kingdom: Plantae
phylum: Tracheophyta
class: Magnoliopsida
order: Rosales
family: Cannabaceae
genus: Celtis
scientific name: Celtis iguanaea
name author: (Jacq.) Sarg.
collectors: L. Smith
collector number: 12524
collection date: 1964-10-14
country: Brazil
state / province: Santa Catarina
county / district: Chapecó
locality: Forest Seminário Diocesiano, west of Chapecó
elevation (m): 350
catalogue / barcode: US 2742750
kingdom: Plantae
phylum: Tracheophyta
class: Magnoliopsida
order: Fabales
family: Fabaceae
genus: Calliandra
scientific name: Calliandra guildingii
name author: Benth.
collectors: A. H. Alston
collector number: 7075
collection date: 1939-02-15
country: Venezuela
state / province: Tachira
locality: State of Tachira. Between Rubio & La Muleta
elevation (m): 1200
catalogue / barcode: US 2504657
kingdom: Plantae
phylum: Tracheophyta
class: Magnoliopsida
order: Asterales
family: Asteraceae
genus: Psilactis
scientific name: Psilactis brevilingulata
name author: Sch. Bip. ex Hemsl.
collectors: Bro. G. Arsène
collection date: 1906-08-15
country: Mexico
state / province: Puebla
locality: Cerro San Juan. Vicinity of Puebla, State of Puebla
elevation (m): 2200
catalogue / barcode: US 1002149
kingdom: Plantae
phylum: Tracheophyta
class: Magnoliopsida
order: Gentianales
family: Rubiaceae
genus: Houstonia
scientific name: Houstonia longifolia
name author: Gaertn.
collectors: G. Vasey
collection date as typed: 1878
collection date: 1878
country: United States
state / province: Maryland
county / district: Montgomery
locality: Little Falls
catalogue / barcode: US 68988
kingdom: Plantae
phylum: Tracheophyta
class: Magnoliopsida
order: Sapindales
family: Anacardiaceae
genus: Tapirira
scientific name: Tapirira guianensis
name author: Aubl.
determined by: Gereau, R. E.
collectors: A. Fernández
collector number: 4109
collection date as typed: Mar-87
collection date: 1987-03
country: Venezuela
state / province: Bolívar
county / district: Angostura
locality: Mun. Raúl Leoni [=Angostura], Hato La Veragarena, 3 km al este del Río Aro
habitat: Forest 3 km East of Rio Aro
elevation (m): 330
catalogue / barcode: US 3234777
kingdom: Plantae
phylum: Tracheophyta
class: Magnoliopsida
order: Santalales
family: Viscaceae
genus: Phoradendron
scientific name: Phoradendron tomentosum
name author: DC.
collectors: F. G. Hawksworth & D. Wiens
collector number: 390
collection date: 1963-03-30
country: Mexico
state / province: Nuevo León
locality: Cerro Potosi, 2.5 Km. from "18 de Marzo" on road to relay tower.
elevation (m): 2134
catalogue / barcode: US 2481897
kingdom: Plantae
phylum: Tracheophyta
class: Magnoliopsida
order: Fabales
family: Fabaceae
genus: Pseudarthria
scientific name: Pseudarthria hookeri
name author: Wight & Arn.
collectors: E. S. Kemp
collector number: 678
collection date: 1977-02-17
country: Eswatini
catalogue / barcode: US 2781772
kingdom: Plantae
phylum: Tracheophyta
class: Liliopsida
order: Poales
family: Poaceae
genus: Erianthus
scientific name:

• [YOUR INSTRUCTIONS]
Copy all of the material above, line by line, without changing a thing.

• [RESULT OF THE EXERCISE]
kingdom: Plantae
phylum: Tracheophyta
class: Magnoliopsida
order: Rosales
family: Cannabaceae
genus: Celtis
scientific name: Celtis iguanaea
name author: (Jacq.) Sarg.
collectors: L. Smith
collector number: 12524
collection date: 1964-10-14
country: Brazil
state / province: Santa Catarina
county / district: Chapecó
locality: Forest Seminário Diocesiano, west of Chapecó
elevation (m): 350
catalogue / barcode: US 2742750
kingdom: Plantae
phylum: Tracheophyta
class: Magnoliopsida
order: Fabales
family: Fabaceae
genus: Calliandra
scientific name: Calliandra guildingii
name author: Benth.
collectors: A. H. Alston
collector number: 7075
collection date: 1939-02-15
country: Venezuela
state / province: Tachira
locality: State of Tachira. Between Rubio & La Muleta
elevation (m): 1200
catalogue / barcode: US 2504657
kingdom: Plantae
phylum: Tracheophyta
class: Magnoliopsida
order: Asterales
family: Asteraceae
genus: Psilactis
scientific name: Psilactis brevilingulata
name author: Sch. Bip. ex Hemsl.
collectors: Bro. G. Arsène
collection date: 1906-08-15
country: Mexico
state / province: Puebla
locality: Cerro San Juan. Vicinity of Puebla, State of Puebla
elevation (m): 2200
catalogue / barcode: US 1002149
kingdom: Plantae
phylum: Tracheophyta
class: Magnoliopsida
order: Gentianales
family: Rubiaceae
genus: Houstonia
scientific name: Houstonia longifolia
name author: Gaertn.
collectors: G. Vasey
collection date as typed: 1878
collection date: 1878
country: United States
state / province: Maryland
county / district: Montgomery
locality: Little Falls
catalogue / barcode: US 68988
kingdom: Plantae
phylum: Tracheophyta
class: Magnoliopsida
order: Sapindales
family: Anacardiaceae
genus: Tapirira
scientific name: Tapirira guianensis
name author: Aubl.
determined by: Gereau, R. E.
collectors: A. Fernández
collector number: 4109
collection date as typed: Mar-87
collection date: 1987-03
country: Venezuela
state / province: Bolívar
county / district: Angostura
locality: Mun. Raúl Leoni [=Angostura], Hato La Veragarena, 3 km al este del Río Aro
habitat: Forest 3 km East of Rio Aro
elevation (m): 330
catalogue / barcode: US 3234777
kingdom: Plantae
phylum: Tracheophyta
class: Magnoliopsida
order: Santalales
family: Viscaceae
genus: Phoradendron
scientific name: Phoradendron tomentosum
name author: DC.
collectors: F. G. Hawksworth & D. Wiens
collector number: 390
collection date: 1963-03-30
country: Mexico
state / province: Nuevo León
locality: Cerro Potosi, 2.5 Km. from "18 de Marzo" on road to relay tower.
elevation (m): 2134
catalogue / barcode: US 2481897
kingdom: Plantae
phylum: Tracheophyta
class: Magnoliopsida
order: Fabales
family: Fabaceae
genus: Pseudarthria
scientific name: Pseudarthria hookeri
name author: Wight & Arn.
collectors: E. S. Kemp
collector number: 678
collection date: 1977-02-17
country: Eswatini
catalogue / barcode: US 2781772
kingdom: Plantae
phylum: Tracheophyta
class: Liliopsida
order: Poales
family: Poaceae
genus: Erianthus
scientific name:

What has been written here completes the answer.